For her part, Freeland wanted more fiscal restraint so that the country could better deal with Trump if he actually thrusted the two countries into a costly tariff war.
She saw Trump’s proposed tariffs as a “grave threat” to Canada. To the then-finance minister, that meant keeping our fiscal powder dry “so that we have the reserves we may need for a coming tariff war.”
What Freeland didn’t want was what she called “costly political gimmicks” driving up the deficit. That was a not-so-subtle reference to the government’s two-month GST holiday, not to mention those $250 cheques to working Canadians making less than $150,000 a year.
Freeland lost the argument, and now Dominic LeBlanc, Trudeau’s close childhood friend, is the new finance minister.

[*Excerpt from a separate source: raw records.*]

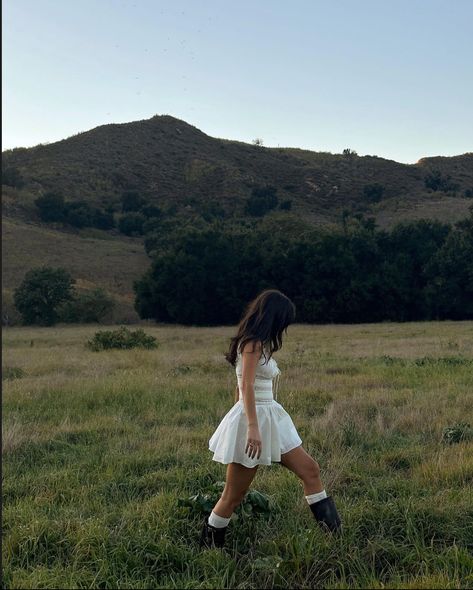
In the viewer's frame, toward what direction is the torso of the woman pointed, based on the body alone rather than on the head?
to the viewer's right

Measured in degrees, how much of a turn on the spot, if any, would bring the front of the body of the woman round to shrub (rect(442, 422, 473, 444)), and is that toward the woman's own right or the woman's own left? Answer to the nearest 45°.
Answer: approximately 45° to the woman's own left

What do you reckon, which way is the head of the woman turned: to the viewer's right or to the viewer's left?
to the viewer's right

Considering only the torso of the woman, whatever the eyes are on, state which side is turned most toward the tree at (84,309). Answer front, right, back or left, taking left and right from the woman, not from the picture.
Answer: left

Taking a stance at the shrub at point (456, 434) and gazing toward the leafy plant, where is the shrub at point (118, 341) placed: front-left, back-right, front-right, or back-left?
back-right

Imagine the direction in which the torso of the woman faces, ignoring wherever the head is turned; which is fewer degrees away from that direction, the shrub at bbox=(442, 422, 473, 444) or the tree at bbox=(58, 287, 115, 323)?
the shrub
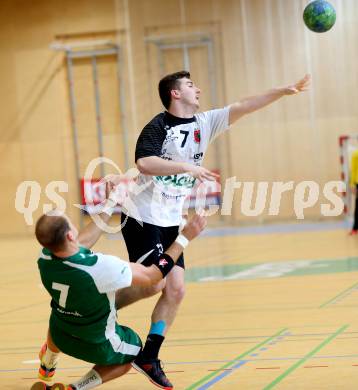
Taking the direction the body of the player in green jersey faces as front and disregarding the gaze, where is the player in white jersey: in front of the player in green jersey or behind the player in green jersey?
in front

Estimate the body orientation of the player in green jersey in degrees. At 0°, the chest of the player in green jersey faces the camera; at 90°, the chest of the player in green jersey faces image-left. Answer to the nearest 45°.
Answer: approximately 225°

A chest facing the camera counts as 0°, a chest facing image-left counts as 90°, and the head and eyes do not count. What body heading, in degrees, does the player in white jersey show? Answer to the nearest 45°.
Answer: approximately 315°

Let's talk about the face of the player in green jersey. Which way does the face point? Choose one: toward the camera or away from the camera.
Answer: away from the camera

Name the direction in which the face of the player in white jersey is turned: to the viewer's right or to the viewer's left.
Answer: to the viewer's right

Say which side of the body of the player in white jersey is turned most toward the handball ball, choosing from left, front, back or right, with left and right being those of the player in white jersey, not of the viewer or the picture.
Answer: left
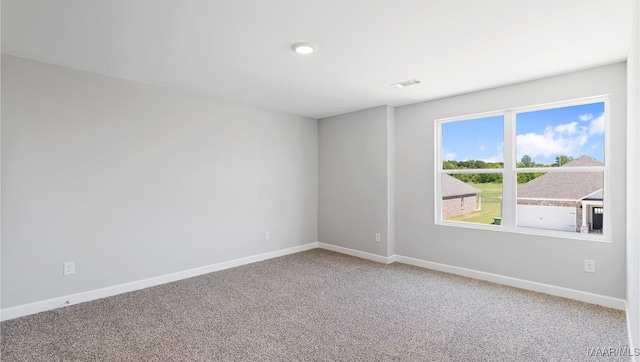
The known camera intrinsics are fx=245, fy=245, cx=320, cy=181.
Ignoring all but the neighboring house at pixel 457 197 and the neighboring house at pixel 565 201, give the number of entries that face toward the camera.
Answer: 2

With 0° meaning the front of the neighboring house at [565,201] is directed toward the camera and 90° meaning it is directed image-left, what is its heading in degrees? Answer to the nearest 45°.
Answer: approximately 0°

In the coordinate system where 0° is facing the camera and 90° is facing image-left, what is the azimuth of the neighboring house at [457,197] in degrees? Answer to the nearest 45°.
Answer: approximately 0°

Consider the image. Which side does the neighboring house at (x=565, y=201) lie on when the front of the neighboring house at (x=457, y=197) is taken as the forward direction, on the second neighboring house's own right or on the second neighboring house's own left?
on the second neighboring house's own left

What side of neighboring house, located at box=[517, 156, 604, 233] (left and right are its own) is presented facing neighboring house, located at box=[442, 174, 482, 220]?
right
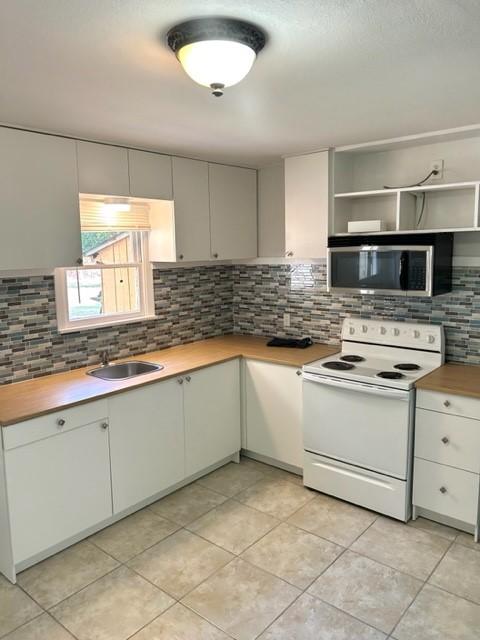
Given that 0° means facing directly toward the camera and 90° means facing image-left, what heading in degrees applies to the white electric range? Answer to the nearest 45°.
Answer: approximately 45°

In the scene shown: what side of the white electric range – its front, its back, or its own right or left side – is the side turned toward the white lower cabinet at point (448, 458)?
left

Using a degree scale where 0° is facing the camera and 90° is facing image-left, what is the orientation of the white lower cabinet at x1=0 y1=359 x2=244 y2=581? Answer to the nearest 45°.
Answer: approximately 315°

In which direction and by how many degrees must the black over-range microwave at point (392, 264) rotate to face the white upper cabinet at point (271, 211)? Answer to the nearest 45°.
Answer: approximately 90° to its right

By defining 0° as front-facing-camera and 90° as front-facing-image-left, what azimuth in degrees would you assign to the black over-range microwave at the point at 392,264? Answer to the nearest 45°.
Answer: approximately 45°

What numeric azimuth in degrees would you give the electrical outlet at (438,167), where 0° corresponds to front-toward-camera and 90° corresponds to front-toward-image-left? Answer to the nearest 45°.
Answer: approximately 0°

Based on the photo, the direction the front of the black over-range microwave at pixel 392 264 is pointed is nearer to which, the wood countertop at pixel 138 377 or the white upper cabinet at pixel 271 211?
the wood countertop

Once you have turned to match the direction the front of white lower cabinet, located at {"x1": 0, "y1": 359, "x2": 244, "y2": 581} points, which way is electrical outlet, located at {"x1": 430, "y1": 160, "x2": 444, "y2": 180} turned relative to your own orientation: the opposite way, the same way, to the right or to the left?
to the right

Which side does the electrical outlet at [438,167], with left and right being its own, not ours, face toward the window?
right

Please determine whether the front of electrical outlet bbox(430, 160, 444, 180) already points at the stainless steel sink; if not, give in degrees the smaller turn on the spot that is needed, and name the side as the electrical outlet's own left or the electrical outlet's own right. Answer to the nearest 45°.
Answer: approximately 90° to the electrical outlet's own right
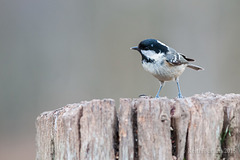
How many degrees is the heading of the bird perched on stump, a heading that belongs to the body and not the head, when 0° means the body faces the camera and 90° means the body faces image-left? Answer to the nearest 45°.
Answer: approximately 90°
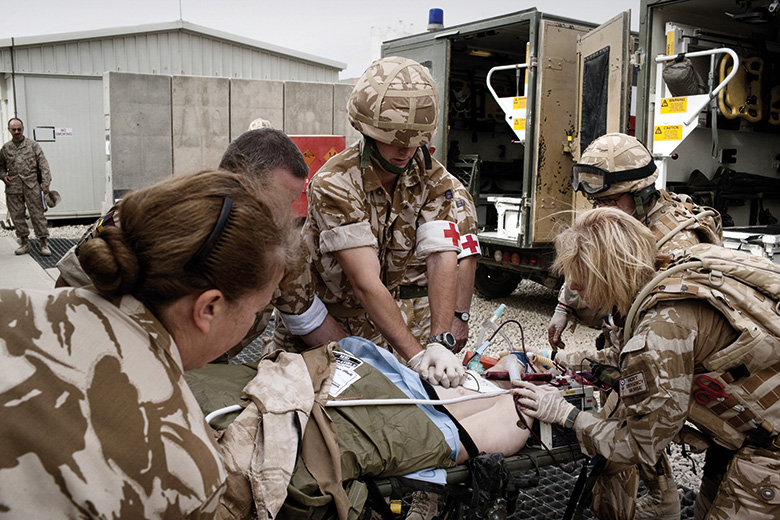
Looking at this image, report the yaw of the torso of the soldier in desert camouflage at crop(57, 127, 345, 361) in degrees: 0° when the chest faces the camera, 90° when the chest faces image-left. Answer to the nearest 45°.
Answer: approximately 315°

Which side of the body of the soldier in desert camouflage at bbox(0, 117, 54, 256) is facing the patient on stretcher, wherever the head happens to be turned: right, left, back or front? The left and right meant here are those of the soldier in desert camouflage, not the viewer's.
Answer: front

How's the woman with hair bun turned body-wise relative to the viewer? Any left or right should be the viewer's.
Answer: facing away from the viewer and to the right of the viewer

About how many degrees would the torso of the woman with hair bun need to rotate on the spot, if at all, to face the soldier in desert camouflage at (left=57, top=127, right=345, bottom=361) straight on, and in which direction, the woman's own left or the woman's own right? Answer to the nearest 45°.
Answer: approximately 45° to the woman's own left

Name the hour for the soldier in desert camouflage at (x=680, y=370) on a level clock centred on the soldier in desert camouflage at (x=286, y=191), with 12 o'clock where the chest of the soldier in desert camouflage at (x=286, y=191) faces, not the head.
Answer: the soldier in desert camouflage at (x=680, y=370) is roughly at 12 o'clock from the soldier in desert camouflage at (x=286, y=191).

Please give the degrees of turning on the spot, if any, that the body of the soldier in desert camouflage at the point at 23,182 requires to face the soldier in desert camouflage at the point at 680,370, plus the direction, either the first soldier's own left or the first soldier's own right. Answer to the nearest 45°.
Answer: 0° — they already face them

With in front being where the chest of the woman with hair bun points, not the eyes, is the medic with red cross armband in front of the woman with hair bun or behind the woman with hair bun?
in front

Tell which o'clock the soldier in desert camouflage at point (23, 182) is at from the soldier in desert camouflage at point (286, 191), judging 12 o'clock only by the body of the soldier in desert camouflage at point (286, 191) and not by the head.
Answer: the soldier in desert camouflage at point (23, 182) is roughly at 7 o'clock from the soldier in desert camouflage at point (286, 191).

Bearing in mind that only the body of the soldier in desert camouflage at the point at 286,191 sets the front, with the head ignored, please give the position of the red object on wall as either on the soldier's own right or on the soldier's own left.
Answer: on the soldier's own left

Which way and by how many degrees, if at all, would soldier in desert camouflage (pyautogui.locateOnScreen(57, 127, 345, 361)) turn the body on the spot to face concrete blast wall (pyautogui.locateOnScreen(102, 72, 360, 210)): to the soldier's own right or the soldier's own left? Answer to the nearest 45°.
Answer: approximately 135° to the soldier's own left

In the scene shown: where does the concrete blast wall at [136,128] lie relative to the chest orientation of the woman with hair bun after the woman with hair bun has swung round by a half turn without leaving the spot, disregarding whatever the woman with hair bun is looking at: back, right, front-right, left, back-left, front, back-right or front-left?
back-right

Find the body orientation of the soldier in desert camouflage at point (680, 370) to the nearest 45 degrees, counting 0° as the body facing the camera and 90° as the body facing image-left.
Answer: approximately 90°

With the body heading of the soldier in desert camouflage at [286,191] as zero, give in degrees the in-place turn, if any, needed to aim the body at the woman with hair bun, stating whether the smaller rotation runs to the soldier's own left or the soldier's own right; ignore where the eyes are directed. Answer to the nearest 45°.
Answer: approximately 45° to the soldier's own right

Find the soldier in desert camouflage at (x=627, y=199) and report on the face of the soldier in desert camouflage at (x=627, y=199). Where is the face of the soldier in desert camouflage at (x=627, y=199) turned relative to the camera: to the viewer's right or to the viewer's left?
to the viewer's left
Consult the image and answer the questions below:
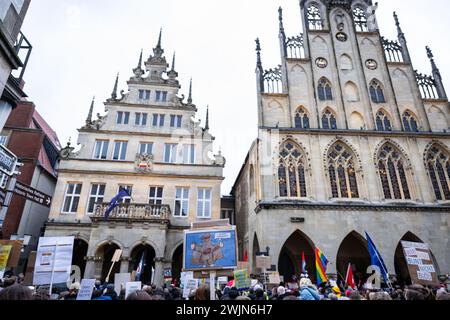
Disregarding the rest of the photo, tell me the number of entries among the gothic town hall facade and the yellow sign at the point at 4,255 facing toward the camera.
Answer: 2

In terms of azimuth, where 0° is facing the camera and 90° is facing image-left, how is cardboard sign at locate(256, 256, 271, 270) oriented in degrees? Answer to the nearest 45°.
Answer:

But the big winner with today’s extraordinary turn of events was Conservative Leader Pierre Poilievre. Presented with a startling opening by Freeland’s critique of the PM, he pounced like a cat.
Poilievre reminded Canadians that 24 Liberal MP dissidents had already lost confidence in Trudeau — and now add to that list his finance minister. Trudeau had lost control of everything, from crime, immigration, inflation, the deficit and even his own caucus, causing “the worst chaos in the Government of Canada.”
Poilievre also took the opportunity to skewer NDP Leader Jagmeet Singh for his ongoing support of the minority Liberal government. He invited Singh to put Canada first instead of his pension. It was time, he said, for the NDP to bring down a government that had totally lost the confidence of the country.
Singh appeared to be listening. Today in question period, he asked the PM to resign immediately, claiming Trudeau was focused on in-fighting within his own party rather than the tough times Canadians are facing.
Without the NDP’s support, this government is toast.
The most prophetic words in Freeland’s bitter goodbye to cabinet were these: “Inevitably, our time in government will come to an end.”
After this day’s momentous events, that time will be sooner rather than later.
Some say that the incoming president, who has just been named Time Magazine’s Person of the Year, is just too powerful to provoke. I would remind readers that the same magazine made Adolf Hitler Man of the Year in 1938.
Back then, a lot of people thought Hitler too could be appeased. That world leaders could go along to get along with Germany’s demagogue. Everyone knows where that led.